Blogs from October, 2008


Fourth District Opinion Suggests Attorney Fee Petitions Are Subject to De Novo Review: An examination of Section 733.106 fee petitions and Duncombe v. Adderly, –So.2d–, 2008 WL 4489234, 33 Fla.L. Weekly D2367a (4th DCA October 8, 2008).

The Law

The Florida Probate Code provides, at Fla.Stat. §733.106(3), that “any attorney who has rendered services to an estate may be awarded reasonable compensation from the estate.” Thus, an attorney who has rendered services to an estate may apply for an award of attorney’s fees. The petition for fees is then reviewed by the probate court, and after hearing, either approved, denied, or modified by the probate court.

A New Standard of Review

Florida courts had previously decided that the probate law authorizes a probate judge in his or her sound discretion to award reasonable and necessary costs and attorney’s fees to an unsuccessful proponent of a will, provided the latter acted in good faith and that his or her conduct was free from fraud. Watts v. Newport, 288 So.2d 104 (1948). Further, Florida law has historically allowed a probate court discretion to award attorney’s fees to be paid from the estate, even if taken on a contingent fee basis, so long as they benefited the estate. See, In re Whitehead’s Estate, 287 So.2d 9 (1973).

Apparently, the Fourth District Court of Appeals believes that a probate judge’s decision as to whether or not an attorney’s services have “benefited” an estate is not a discretionary decision, but rather is a matter of statutory interpretation, which can be reviewed de novo. On October 8, 2008, the Fourth District released its opinion in Duncombe v. Swilley, –So.2d. –, 2008 WL 4489234, 33 Fla.L.Weekly D2367a, wherein a Palm Beach County Probate Judge’s denial of a petition for attorney’s fees for services to an estate was reversed.

The decedent was survived by four children (Tcherina, Phyllis, Anthony, and Yvonne). Phyllis, Anthony, and Yvonne petitioned for Phyllis or her attorney to become the administrator of the estate. Tcherina objected and petitioned to court to appoint a disinterested third party. The probate court held a hearing on the competing petitions for administration; it was stipulated that, from 1995 until her death in 2003, the decedent suffered from Alzheimer’s. During this period Phyllis, Anthony, and Yvonne procured transfers of the decedent’s real estate to themselves. It was Tcherina’s position that these transfers were improper, that the estate would have to challenge those transfers, and that Phyllis, who was one of the transferees, had a conflict of interest, as did her lawyer. Tcherina also opposed probate of a handwritten one-page will executed in 1995, which named Phyllis as the administrator of the estate.
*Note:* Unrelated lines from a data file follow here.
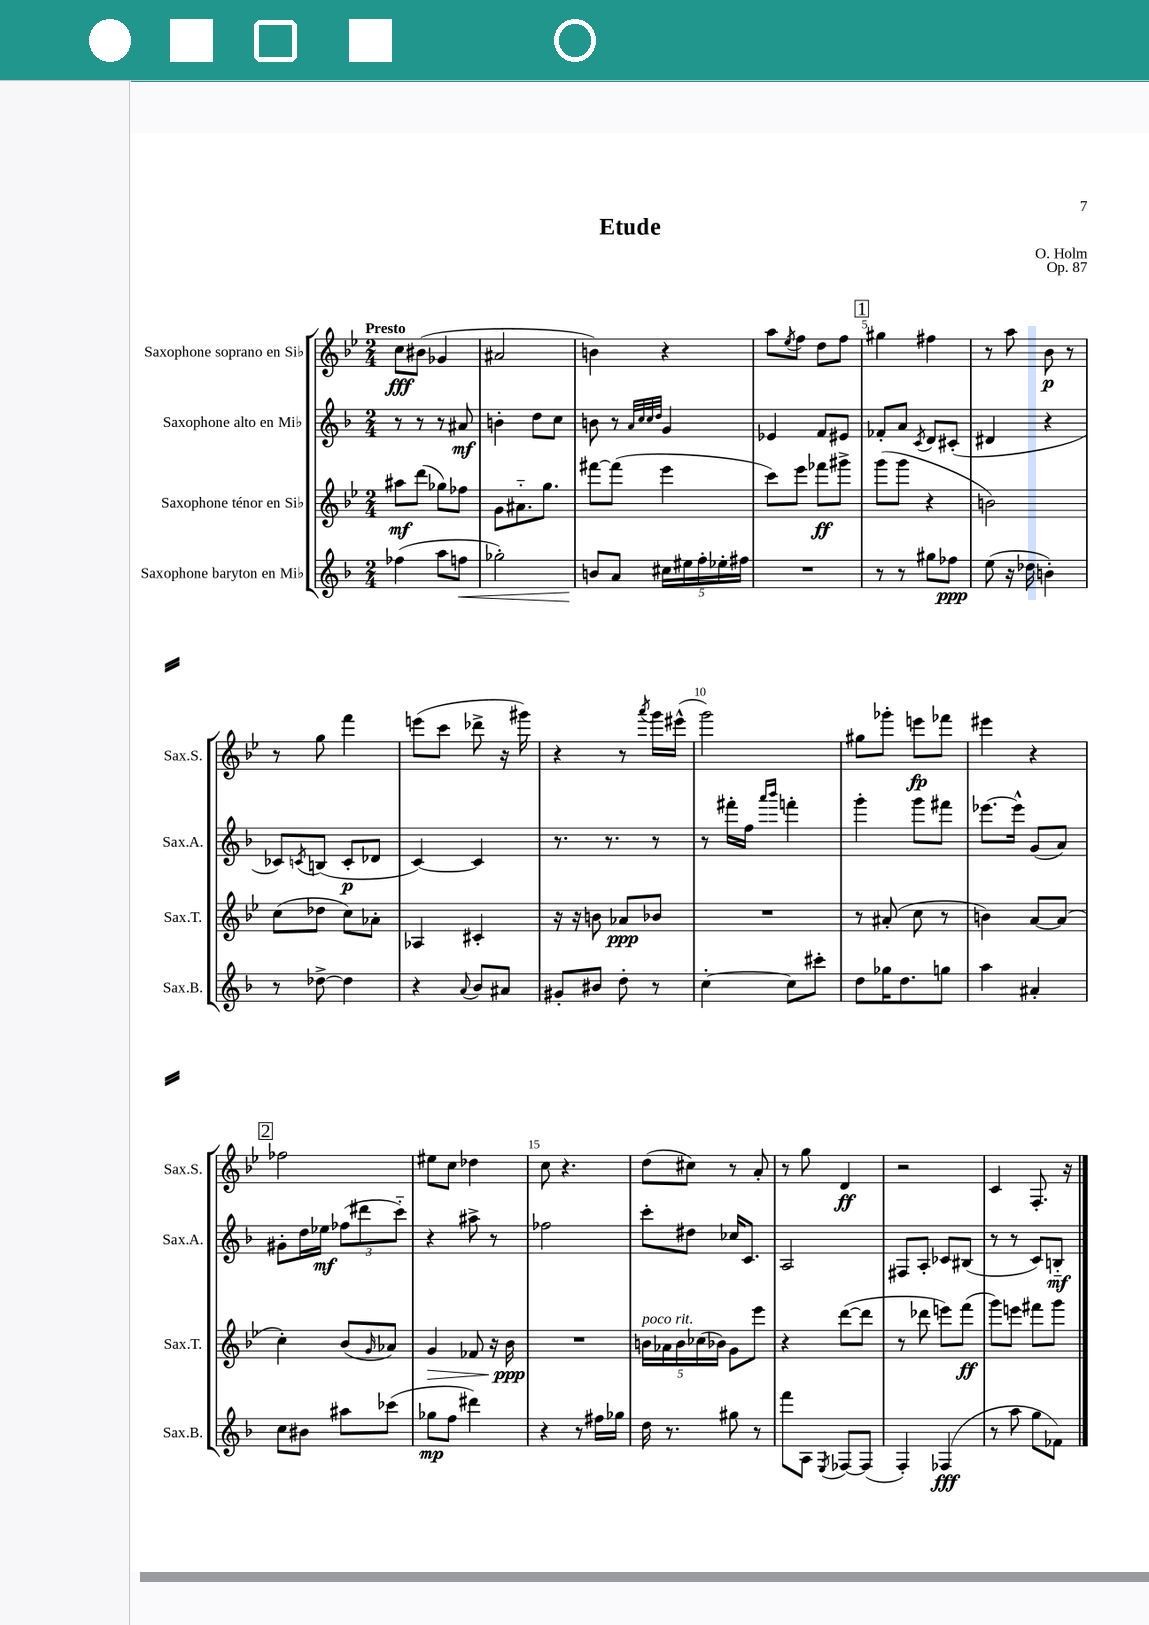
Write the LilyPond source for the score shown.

\header { title = "Etude" composer = "O. Holm" opus = "Op. 87" }
<<
\new StaffGroup <<
\new Staff = "s0" \with { instrumentName = "Saxophone soprano en Sib" shortInstrumentName = "Sax.S." } {
    \clef treble \key bes \major \numericTimeSignature \time 2/4 \tempo "Presto"
    c''8\fff bis'8( ges'4 |
    ais'2 |
    b'4) r4 |
    a''8 \acciaccatura { ees''8 } f''8 d''8 f''8 |
    \mark \markup { \box "1" } gis''4 fis''4 |
    r8 a''8 bes'8\p r8 |
    r8 g''8 f'''4 |
    e'''8( c'''8 des'''8-> r16 gis'''16) |
    r4 r8 \acciaccatura { a'''8 } g'''16 eis'''16-^( |
    g'''2) |
    gis''8 ges'''8-. e'''8\fp fes'''8 |
    eis'''4 r4 |
    \mark \markup { \box "2" } fes''2 |
    eis''8 c''8 des''4 |
    c''8 r4. |
    d''8( cis''8) r8 a'8-. |
    r8 g''8 d'4\ff |
    r2 |
    c'4 f8.-. r16 \bar "|." |
}
\new Staff = "s1" \with { instrumentName = "Saxophone alto en Mib" shortInstrumentName = "Sax.A." } {
    \clef treble \key f \major \numericTimeSignature \time 2/4
    r8 r8 r8 ais'8\mf |
    b'4-. d''8 c''8 |
    b'8 r8 \grace { a'32 c''32 c''32 d''32 } g'4 |
    ees'4 f'8 eis'8 |
    \mark \markup { \box "1" } fes'8-. a'8 \acciaccatura { c'8 } d'8 cis'8-.( |
    dis'4 r4 |
    ces'8) \acciaccatura { c'8 } b8( c'8-.\p des'8 |
    c'4~) c'4 |
    r8. r8. r8 |
    r8 fis'''16-. f''16 \grace { a'''16 bes'''16 } f'''4-. |
    g'''4-. g'''8 fis'''8 |
    ees'''8.~ ees'''16-^ g'8( a'8) |
    \mark \markup { \box "2" } gis'8-. d''16 ees''16\mf \tuplet 3/2 { fes''8( dis'''8 c'''8-_) } |
    r4 ais''8-> r8 |
    fes''2 |
    c'''8-. dis''8 ces''16 c'8. |
    a2 |
    fis8 a8-. ces'8 bis8( |
    r8 r8 c'8) b8-_\mf \bar "|." |
}
\new Staff = "s2" \with { instrumentName = "Saxophone ténor en Sib" shortInstrumentName = "Sax.T." } {
    \clef treble \key bes \major \numericTimeSignature \time 2/4
    ais''8\mf d'''8( ges''8) fes''8 |
    g'8 ais'8.-_ g''8. |
    fis'''8~ fis'''8( ees'''4 |
    c'''8) ees'''8 fes'''8\ff gis'''8-> |
    \mark \markup { \box "1" } g'''8( g'''8 r4 |
    b'2) |
    c''8( des''8 c''8) aes'8-. |
    aes4 cis'4-. |
    r16 r16 b'8 aes'8\ppp bes'8 |
    R2 |
    r8 ais'8-.( c''8 r8 |
    b'4) a'8~ a'8( |
    \mark \markup { \box "2" } c''4-.) bes'8( \grace { g'16 } aes'8) |
    g'4\> fes'8 r16 bes'16\ppp\! |
    R2 |
    \tuplet 5/4 { b'16^\markup { \italic "poco rit." } aes'16 b'16 ces''16( bes'16) } g'8 ees'''8 |
    r4 d'''8~( d'''8 |
    r8 des'''8 e'''8) f'''8\ff( |
    g'''8) e'''8 fis'''8 g'''8 \bar "|." |
}
\new Staff = "s3" \with { instrumentName = "Saxophone baryton en Mib" shortInstrumentName = "Sax.B." } {
    \clef treble \key f \major \numericTimeSignature \time 2/4
    fes''4( a''8 f''8\< |
    ges''2-.) |
    b'8\! a'8 \tuplet 5/4 { cis''16 eis''16 f''16-. ees''16-. fis''16 } |
    R2 |
    \mark \markup { \box "1" } r8 r8 gis''8 fes''8\ppp |
    e''8( r16 des''16 b'4-.) |
    r8 des''8~-> des''4 |
    r4 \appoggiatura { a'8 } bes'8 ais'8 |
    gis'8-. bis'8 d''8-. r8 |
    c''4~-. c''8 cis'''8-. |
    d''8 ges''16 d''8. g''8 |
    a''4 ais'4-. |
    \mark \markup { \box "2" } c''8 bis'8 ais''8 ces'''8( |
    ges''8\mp f''8 dis'''4) |
    r4 r8 fis''16 ges''16 |
    d''16 r8. gis''8 r8 |
    f'''8 a8 \acciaccatura { e8 } fes8~ fes8( |
    f4-.) fes4\fff( |
    r8 a''8 g''8 fes'8) \bar "|." |
}
>>
>>
\layout { \context { \Score \override BarNumber.break-visibility = ##(#f #t #t) barNumberVisibility = #(every-nth-bar-number-visible 5) } }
The court did not admit the will to probate and denied the petition to appoint Phyllis or her attorney as administrator. The court granted Tcherina’s petition to appoint a third party because there was a potential conflict of interest between Phyllis and the estate.

No paycheck today

Tcherina then sought attorney’s fees incurred during the proceedings under section 733.106(3), which provides “any attorney who has rendered services to an estate may be awarded reasonable compensation from the estate.” The probate court denied the petition because “there has been no increase in value to the estate, nor has it been demonstrated that the petitioner carried out the intent of the testator.”

On appeal, Phyllis and her attorney argued that the Court must affirm the probate court’s decision below because no abuse of discretion had been demonstrated. However, the Fourth District Court of Appeals broke new ground and announced that decisions regarding whether there has been a “benefit to the estate” is a matter of statutory interpretation that can be reviewed de novo.

Reviewing the record, the Fourth District Court of Appeals noted that based on the undisputed facts of the case, neither Phyllis, a transferee of some of the property, nor her lawyer, could have served as personal representative if an interested party objected. The Fourth District held that “benefit” to an estate includes services of an attorney that prevents the appointment of a personal representative named in a will, as well as services of an attorney that result in the removal of a representative.

What Does This Mean Going Forward?

This opinion highlights the expansion of the law in the area of attorney fees in probate litigation. The law in Florida used to hold that an attorney could only collect fees from the estate where the services were necessary for or beneficial to the probate estate, and fees were always disallowed where the services tended to break down, subtract from, or dissipate the estate. For example, in Dew v. Nerreter, 664 So.2d 1179 (Fla 5th DCA 1995), it was held that an unsuccessful will contestant could not be awarded attorney’s fees out of the estate, regardless of whether the contestant’s undue influence claim was brought in good faith or was reasonable, where the contest did not benefit the estate by bringing about an enhancement in value or an increase in the value of the estate, nor did it effectuate the testamentary intention set forth in the will. Now, under the new expansion of the meaning of “benefit,” so long as it can be demonstrated that the efforts of an attorney in some way effectuated the testamentary intent of the decedent, fees can be allowed. And now, with the new de novo standard of review at the appellate level, and initially unsuccessful fee petition in the probate court can get another bite at the apple!